The “normal life” that Giannis preached about wanting for himself and his family is comical now that we know his desire was to head to Miami. In the array of American cities you could label as “normal” Miami sits somewhere near the bottom, somewhere between Las Vegas and Los Angeles. He chose a new home with maximal attention, but perhaps more importantly: A whole new array of consumers to pitch his products to.

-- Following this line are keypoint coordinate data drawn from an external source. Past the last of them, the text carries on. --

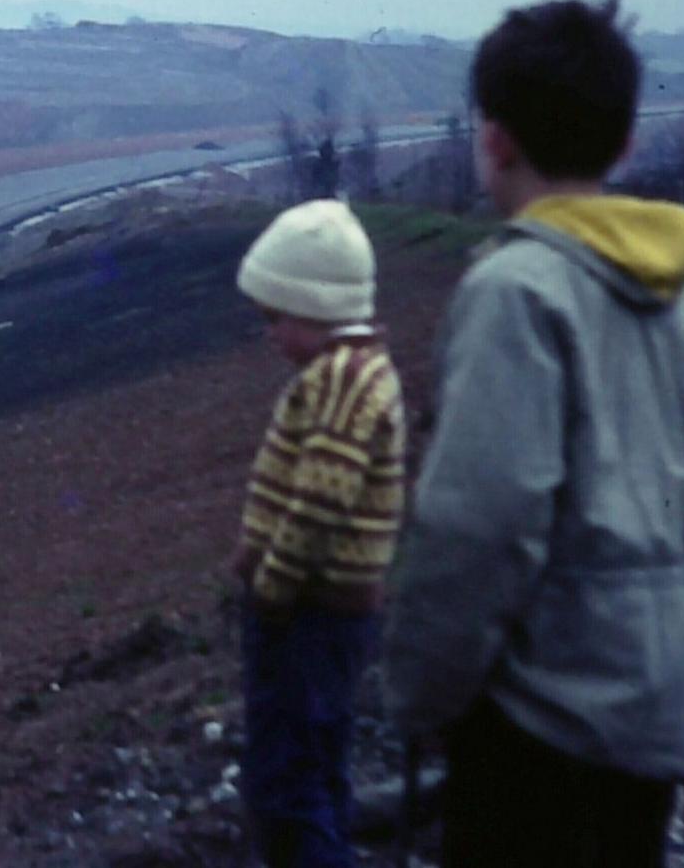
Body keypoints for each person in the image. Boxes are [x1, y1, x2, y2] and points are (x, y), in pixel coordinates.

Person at [385, 0, 684, 867]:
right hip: (657, 709)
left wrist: (421, 692)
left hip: (543, 719)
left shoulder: (518, 292)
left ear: (492, 138)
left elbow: (477, 525)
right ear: (622, 144)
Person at [230, 198, 406, 868]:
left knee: (288, 777)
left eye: (277, 317)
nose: (270, 334)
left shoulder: (341, 381)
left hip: (306, 611)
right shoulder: (357, 374)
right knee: (315, 760)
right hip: (323, 613)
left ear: (318, 310)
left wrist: (271, 585)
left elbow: (320, 502)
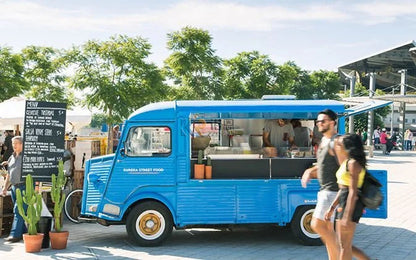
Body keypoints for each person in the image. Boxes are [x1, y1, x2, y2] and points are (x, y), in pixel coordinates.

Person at [301, 109, 340, 259]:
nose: (319, 124)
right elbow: (323, 165)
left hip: (332, 191)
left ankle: (344, 252)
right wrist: (309, 171)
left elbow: (346, 167)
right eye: (317, 121)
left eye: (322, 121)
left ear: (332, 122)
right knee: (329, 231)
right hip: (324, 190)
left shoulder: (336, 142)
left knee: (316, 225)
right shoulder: (324, 141)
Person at [325, 134, 370, 260]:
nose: (338, 147)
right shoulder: (347, 162)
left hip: (350, 204)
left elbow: (352, 191)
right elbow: (343, 188)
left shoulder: (353, 164)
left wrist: (347, 216)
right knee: (343, 244)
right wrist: (332, 207)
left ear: (348, 146)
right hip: (344, 201)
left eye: (340, 144)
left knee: (344, 245)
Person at [1, 136, 27, 243]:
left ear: (22, 144)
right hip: (14, 188)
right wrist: (5, 188)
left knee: (18, 210)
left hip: (24, 186)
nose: (14, 146)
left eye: (16, 143)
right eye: (13, 144)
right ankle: (24, 232)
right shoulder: (11, 157)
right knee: (18, 211)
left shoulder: (26, 158)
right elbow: (8, 175)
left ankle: (14, 235)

That’s who Giannis is now, a pitchman — and deep down he knows it too. It would have been so easy to forgive it all if he had simply become a superstar who outgrew the small market that drafted him, or if he was honest about seeing the writing on the wall in Milwaukee and wanting to win another championship before it was too late. Instead, he was intentionally deceptive and strung along a city for the better part of a year, before being jettisoned.

The Giannis Antetokounmpo good guy act is over. The question is whether any of this was genuine to begin with, or a newfound leverage of his stardom while the window was still open. Perhaps the Damian Lillard situation was a wake-up call, showing him how quickly it could all crash down — or maybe this was the plan all along. Get every ounce of juice out of Milwaukee as possible, then move on to a new city. Either way, Giannis is the villain now — not because he chose to bail on the Bucks to join a contender after saying he wouldn’t, but because he toyed with the emotions of a fanbase that loved him like no other.

There might not be a good equivalent to Giannis in the Greek pantheon, but there sure is a Roman one: Janus, the two-faced god of beginnings, endings, and transitions. It doesn’t get more simple than that.